Nous étions en route pour rendre visite à ma belle-famille qui habitait à Bourg-en-Bresse. Ma femme était assise à mes côtés, et mes parents à l’arrière. La circulation était fluide.

Alors que nous approchions de notre destination, je me retournai pour intimer à ma mère de se taire. Elle n’avait pas cessé tout au long du trajet de faire des remarques sur ma conduite.

Malheureusement, pour des raisons dont je ne me souviens pas, un camion que je suivais a freiné.

Je me suis réveillé trois jours plus tard à l’hôpital, où l’on m’apprit que j’étais le seul survivant de l’accident.

J’ai tué mon père, ma mère, ma femme et mon bébé. Pour la police, j’étais le responsable, je n’avais pas gardé une distance suffisante avec le camion, et je n’avais pas freiné.

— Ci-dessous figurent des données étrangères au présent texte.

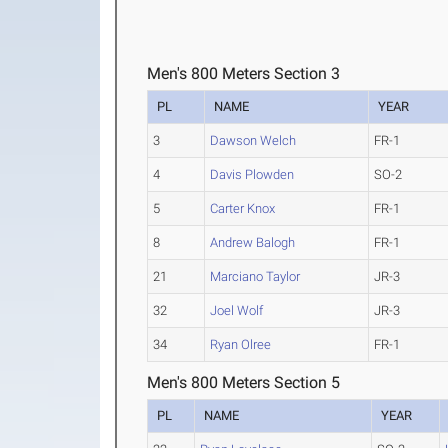
Men's 800 Meters Section 3
PL
NAME
YEAR
3
Dawson Welch
FR-1
4
Davis Plowden
SO-2
5
Carter Knox
FR-1
8
Andrew Balogh
FR-1
21
Marciano Taylor
JR-3
32
Joel Wolf
JR-3
34
Ryan Olree
FR-1
Men's 800 Meters Section 5
PL
NAME
YEAR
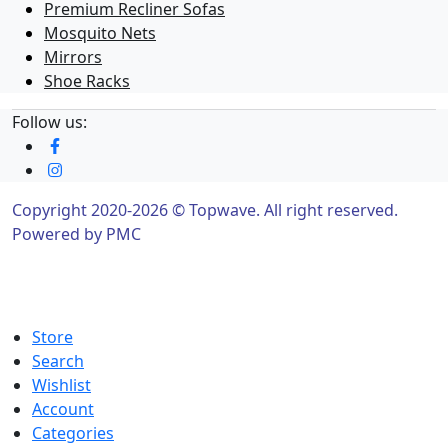
Premium Recliner Sofas
Mosquito Nets
Mirrors
Shoe Racks
Follow us:
Copyright 2020-2026 © Topwave. All right reserved.
Powered by
PMC
Store
Search
Wishlist
Account
Categories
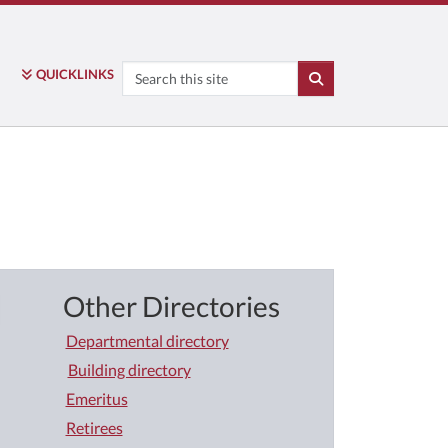
Search
QUICK
LINKS
SEARCH
Other Directories
Departmental directory
Building directory
Emeritus
Retirees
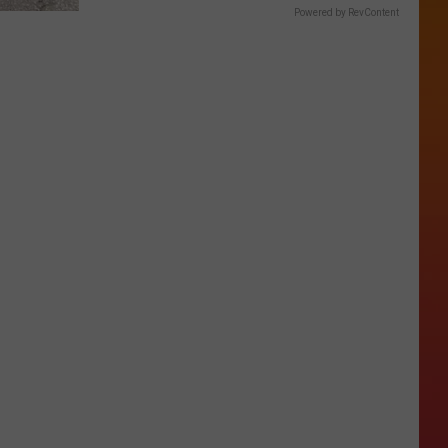
Powered by RevContent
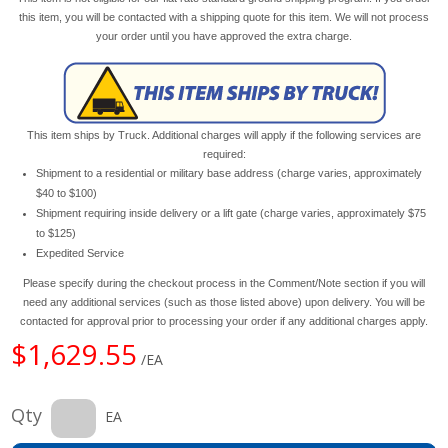
this item, you will be contacted with a shipping quote for this item. We will not process
your order until you have approved the extra charge.
This item ships by Truck. Additional charges will apply if the following services are
required:
Shipment to a residential or military base address (charge varies, approximately
$40 to $100)
Shipment requiring inside delivery or a lift gate (charge varies, approximately $75
to $125)
Expedited Service
Please specify during the checkout process in the Comment/Note section if you will
need any additional services (such as those listed above) upon delivery. You will be
contacted for approval prior to processing your order if any additional charges apply.
$1,629.55
/EA
Qty
EA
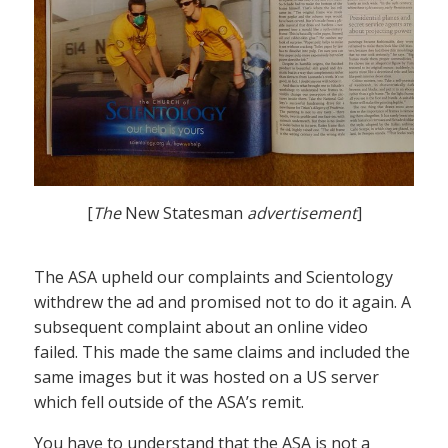
[
The
New Statesman
advertisement
]
The ASA upheld our complaints and Scientology
withdrew the ad and promised not to do it again. A
subsequent complaint about an online video
failed. This made the same claims and included the
same images but it was hosted on a US server
which fell outside of the ASA’s remit.
You have to understand that the ASA is not a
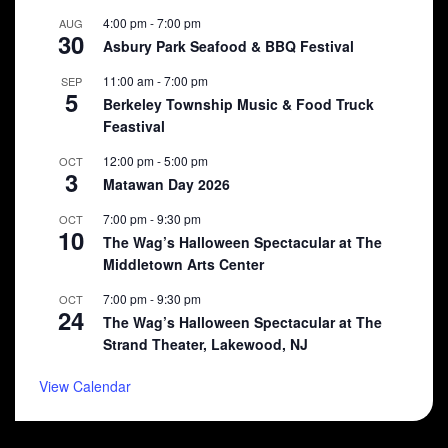
4:00 pm
-
7:00 pm
AUG
30
Asbury Park Seafood & BBQ Festival
11:00 am
-
7:00 pm
SEP
5
Berkeley Township Music & Food Truck
Feastival
12:00 pm
-
5:00 pm
OCT
3
Matawan Day 2026
7:00 pm
-
9:30 pm
OCT
10
The Wag’s Halloween Spectacular at The
Middletown Arts Center
7:00 pm
-
9:30 pm
OCT
24
The Wag’s Halloween Spectacular at The
Strand Theater, Lakewood, NJ
View Calendar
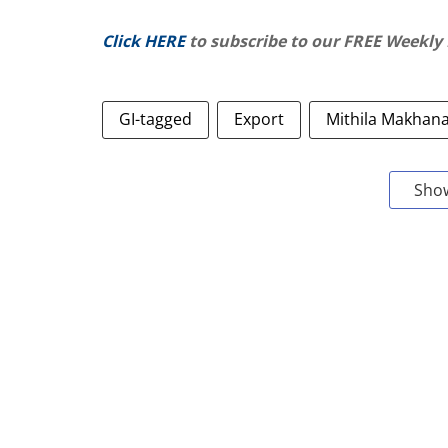
Click HERE
to subscribe to our FREE Weekly
GI-tagged
Export
Mithila Makhan
Sho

La nuit, souvent je me réveille, le cœur battant. Je viens de percuter un camion.

Quand j’ai connu Claudine lors d’un de mes reportages photo de mariage, le soir même, elle dormait chez moi et nous ne nous sommes plus quittés. J’ai eu le malheur de dire à ma mère que j’avais trouvé une fille bien, et elle a voulu faire sa connaissance. Tout est parti de là.

Maintenant, j’ai peur. Je sais que j’attire les femmes, mais elles me font penser aux pieuvres qui dans les romans saisissent les marins dans leurs tentacules pour les emporter au fond de l’eau.

Et ça me fait peur. Et Amandine me fait peur. Elle m’aspire peu à peu.